Saved data entries:

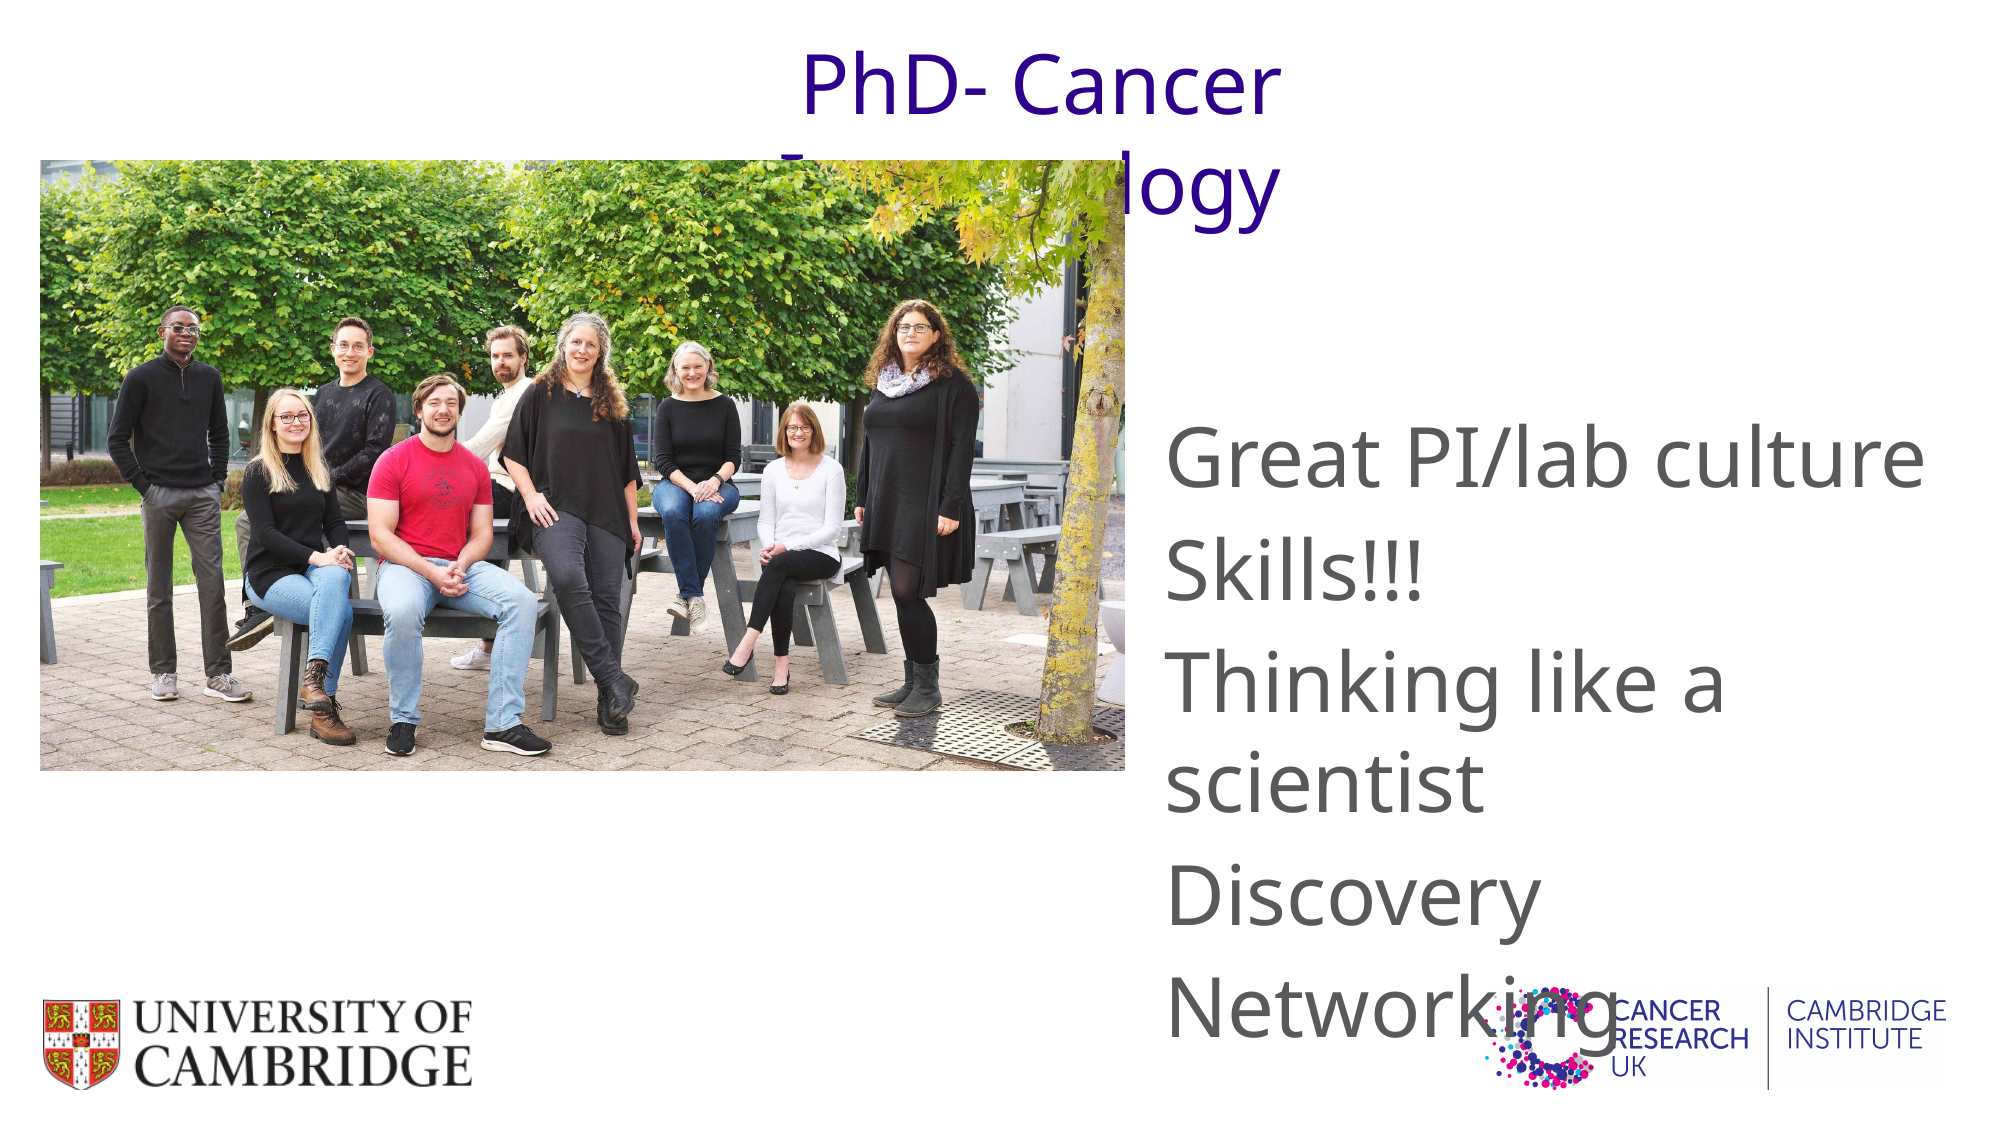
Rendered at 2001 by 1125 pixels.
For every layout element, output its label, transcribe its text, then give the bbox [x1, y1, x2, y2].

text_box Great PI/lab culture Skills!!! Thinking like a scientist Discovery Networking [1149, 397, 2000, 1000]
picture [40, 160, 1125, 771]
text_box PhD- Cancer Immunology [550, 30, 1532, 231]
picture [43, 999, 472, 1090]
picture [1484, 1000, 1946, 1090]
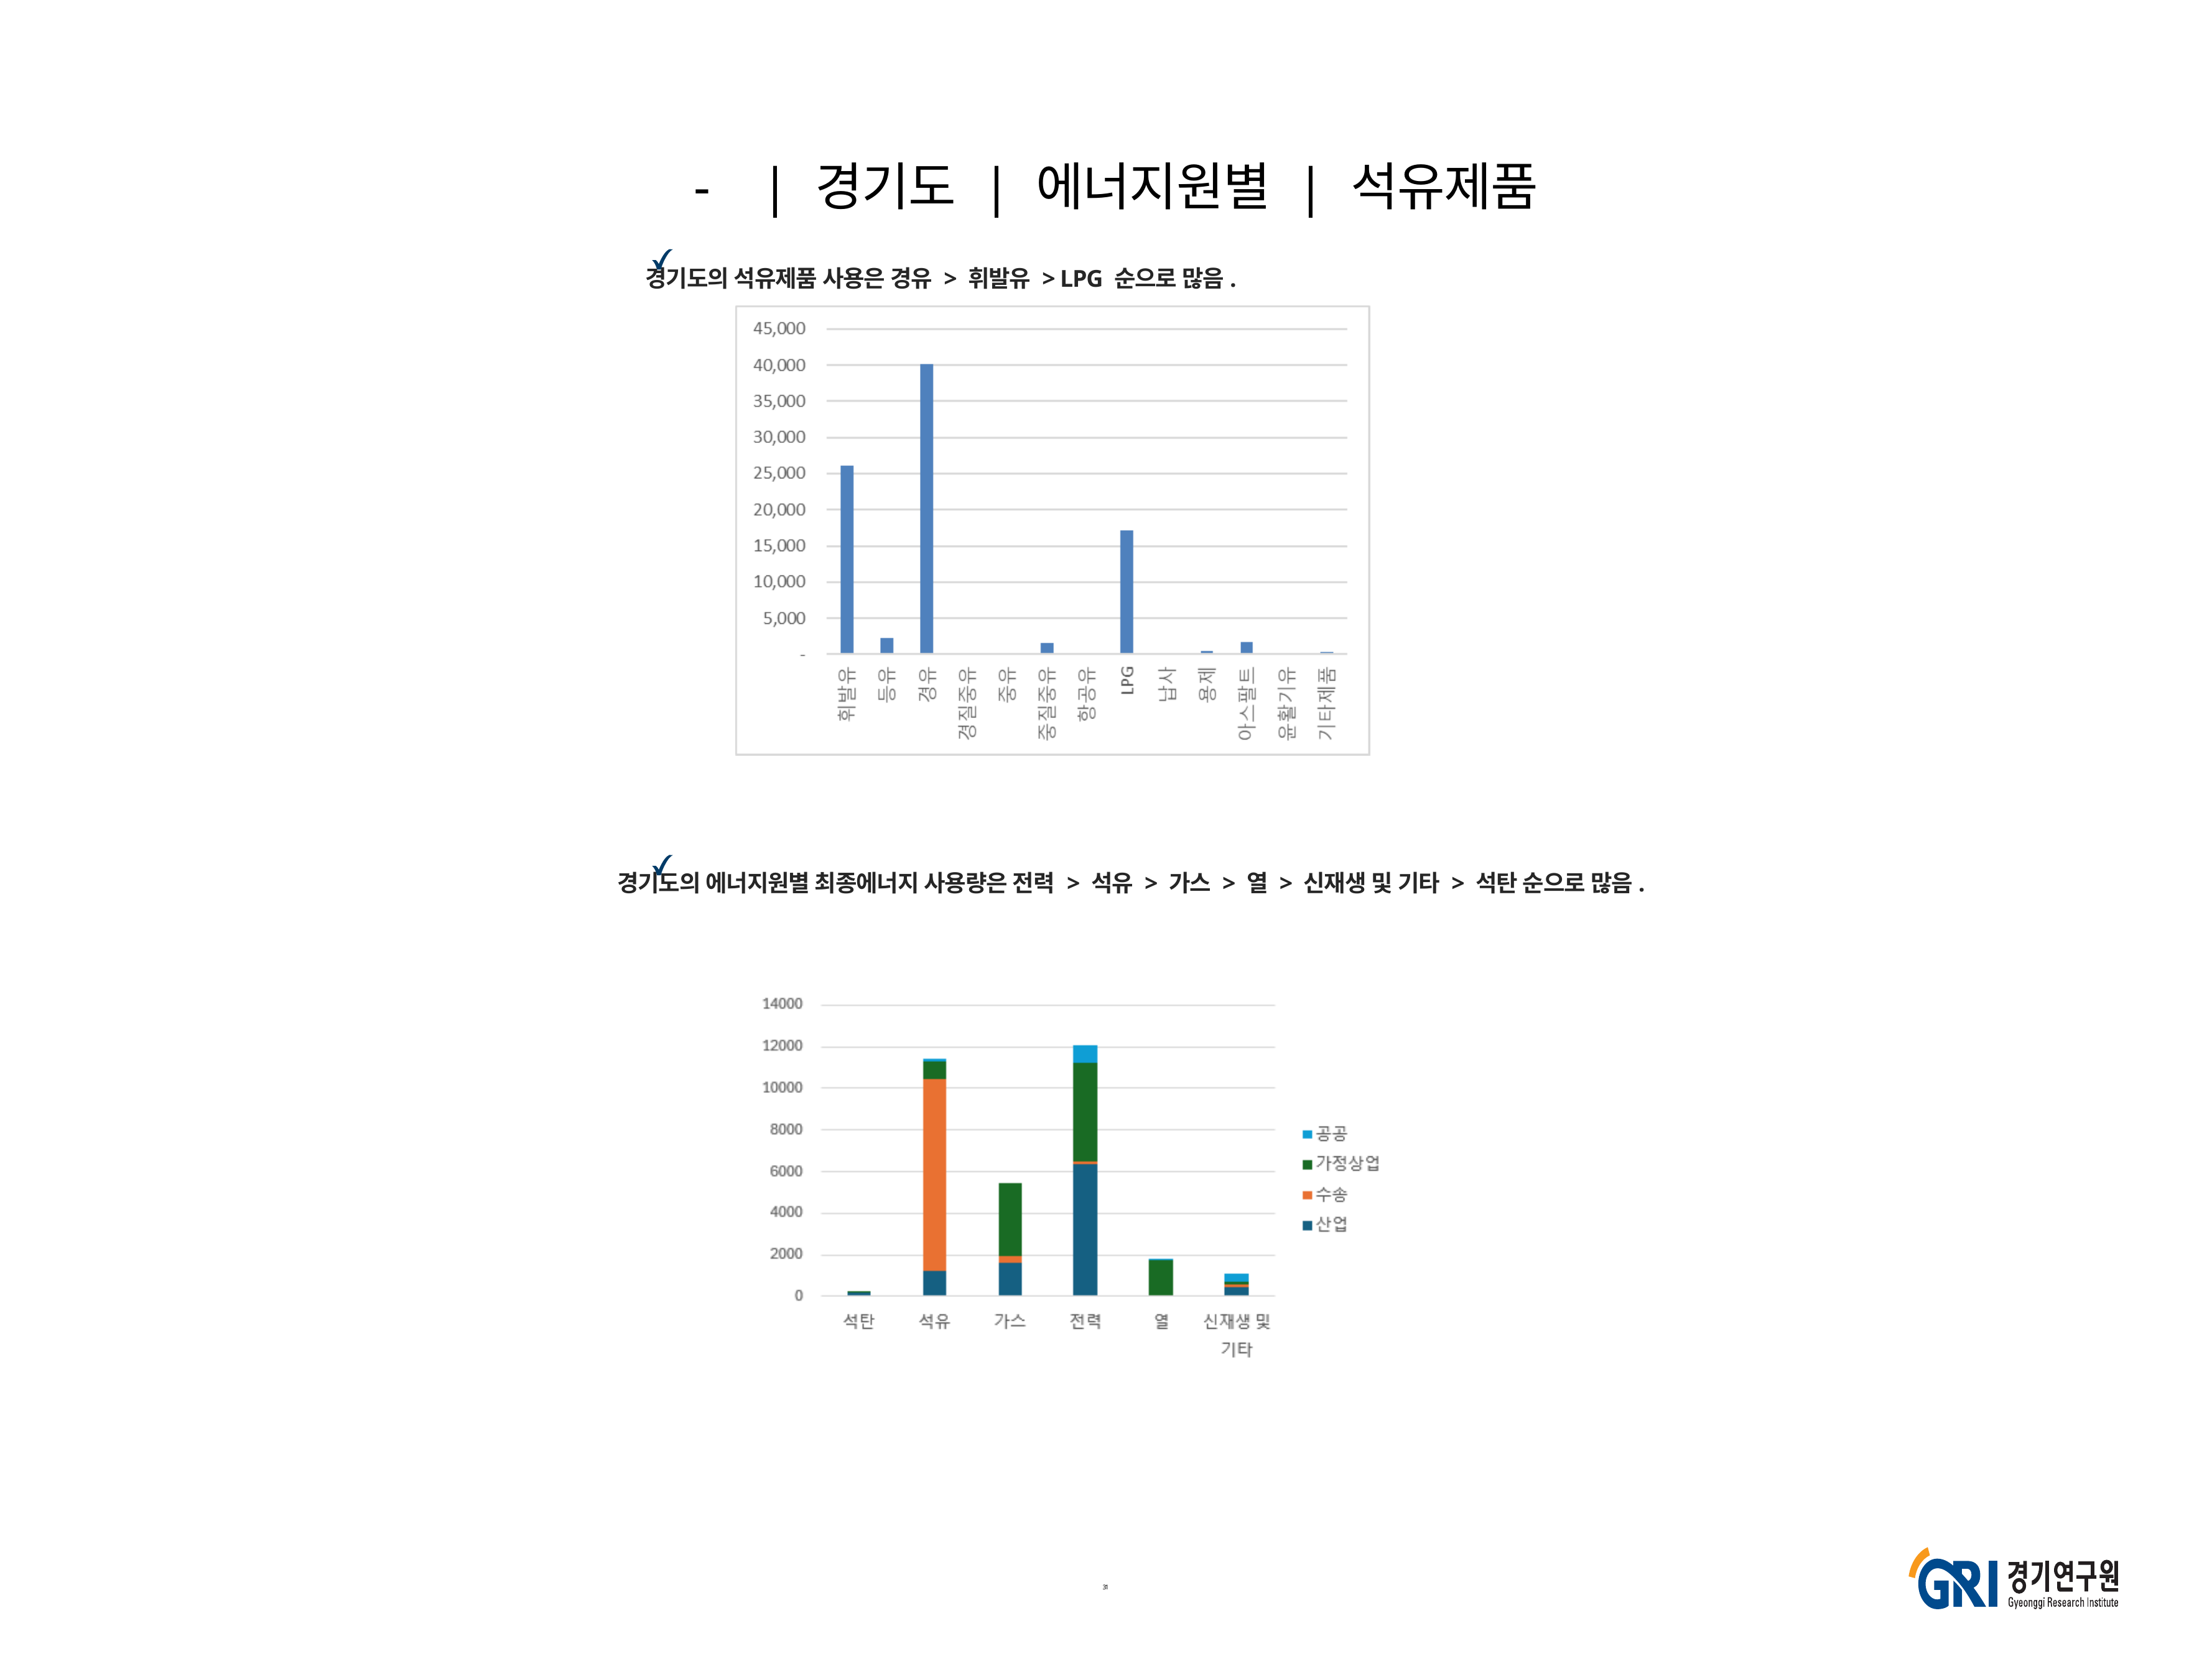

**WRITTEN TASK**
All of the entries need to be retyped word for word, pictures excluded.

**RESULT OF THIS EXERCISE**
Rendered at 2001 by 1125 pixels.
For every layout element, output its label, transcribe its text, then give the bbox [x1, y1, x2, y2].

text_box Great PI/lab culture Skills!!! Thinking like a scientist Discovery Networking [1149, 397, 2000, 1000]
picture [40, 160, 1125, 771]
text_box PhD- Cancer Immunology [550, 30, 1532, 231]
picture [43, 999, 472, 1090]
picture [1484, 1000, 1946, 1090]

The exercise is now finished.